Bis Facebook online ging, dauerte es noch 10 Jahre!
Google sollte erst 3 Jahre später gegründet werden.
Amazon war gerade eben erst angetreten und fast niemand ahnte, wie es die Welt verändern würde.

Die Mailbox-Zeit ist bald 30 Jahre her, schön war es…
Wir hatten Spass – viel Spass und irgendwann wurde auch die Ludwigsburger Zeitung (www.lkz.de) auf uns aufmerksam und hat einen Artikel über die 42er-Box Ludwigsburg veröffentlicht.

Vielen Dank an die LKZ, dass ich den Artikel für mein virtuelles Computermuseum verwenden darf.
Zur besseren Lesbarkeit habe ich den gescannten Artikel abgetippt:

================ Hier beginnt der Zeitungsartikel ========================

Datenfernübertragung zum Zeitvertreib bekommt immer mehr Zulauf – Nachrichten angeboten

Ingersheim. – Vor Jungs wie Jochen Drexel müsste die Telekom eigentlich den roten Teppich ausrollen:
Der 23 jährige Informatik-Student betreibt mit drei Freunden seit einem Jahr eine „Mailbox“ – einen privaten Datenumschlagplatz, über den sich inzwischen mehr als 200 feste Kontaktleute per Computer mit Informationen aller Art versorgen.

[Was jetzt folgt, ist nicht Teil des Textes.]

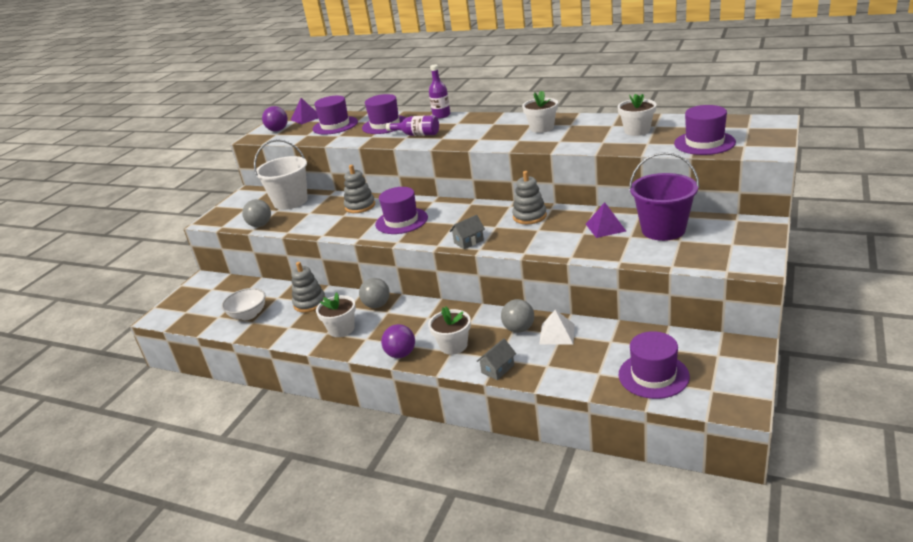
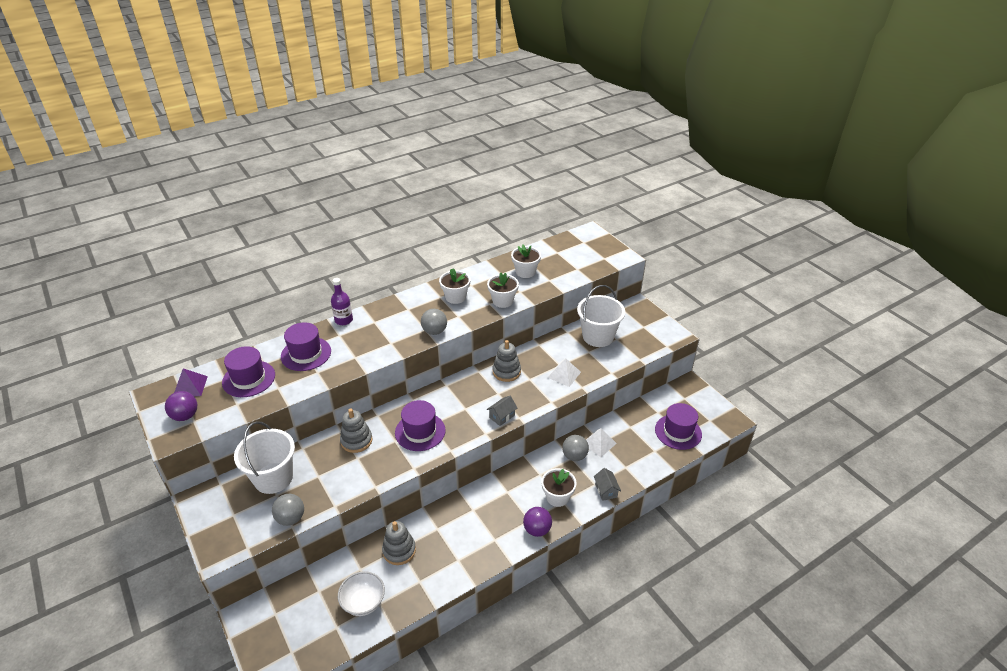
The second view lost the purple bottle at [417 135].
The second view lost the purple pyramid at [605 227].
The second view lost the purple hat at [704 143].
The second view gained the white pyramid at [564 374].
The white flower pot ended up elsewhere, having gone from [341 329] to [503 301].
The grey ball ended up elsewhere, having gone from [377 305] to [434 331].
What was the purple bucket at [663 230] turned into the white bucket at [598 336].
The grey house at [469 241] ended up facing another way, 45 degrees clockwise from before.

Und dieser schwunghafte Datenaustausch über die Telefonleitung läßt den Gebührenzähler heißlaufen. Dabei ist „Team 42“, wie sich Drexel & Co. nennen, nur eine von rund 2000 „Mailboxen“, die derzeit in der Bundesrepublik betrieben werden.

„Ein Hobby, das süchtig machen kann“, weiß Informatik-Student Jochen Drexel, der zusammen mit drei Freunden die „Mailbox“ namens „Team 42“ gegründet hat, aus eigener Erfahrung.
Ursprünglich waren die vier selbst nur einfache „Mailbox“-Konsumenten, die sich mit ihrem Personalcomputer an ein System angekoppelt haben, das Kabelkontakt zu Gleichgesinnten verspricht oder aber den Abruf von Computerprogrammen, Spielen, Nachrichten sowie Klatsch und Tratsch aus der Computerszene ermöglicht.
Im April vergangenen Jahres ging „Team 42“ mit dem guten Vorsatz ans Telefonnetz, „vieles anders zu machen“.
In erster Linie unterscheiden sie sich von herkömmlichen Netzwerken, daß sie nicht mit einem, sondern gleich mit vier „Systemoperatoren“ am Werk sind. Was soviel heißt, daß hier vier Mann mit vier eigenständig nutzbaren Systemeinheiten zur Verfügung stehen.

Technik für 25.000 Mark

„Auch für dieses Hobby muß man ein Stück weit verrückt sein“, erklärt Jochen Drexel und denkt dabei nicht zuletzt an die aufwendige technische Ausstattung, für die er und seine Mitstreiter inzwischen rund 25 000 Mark hingeblättert haben.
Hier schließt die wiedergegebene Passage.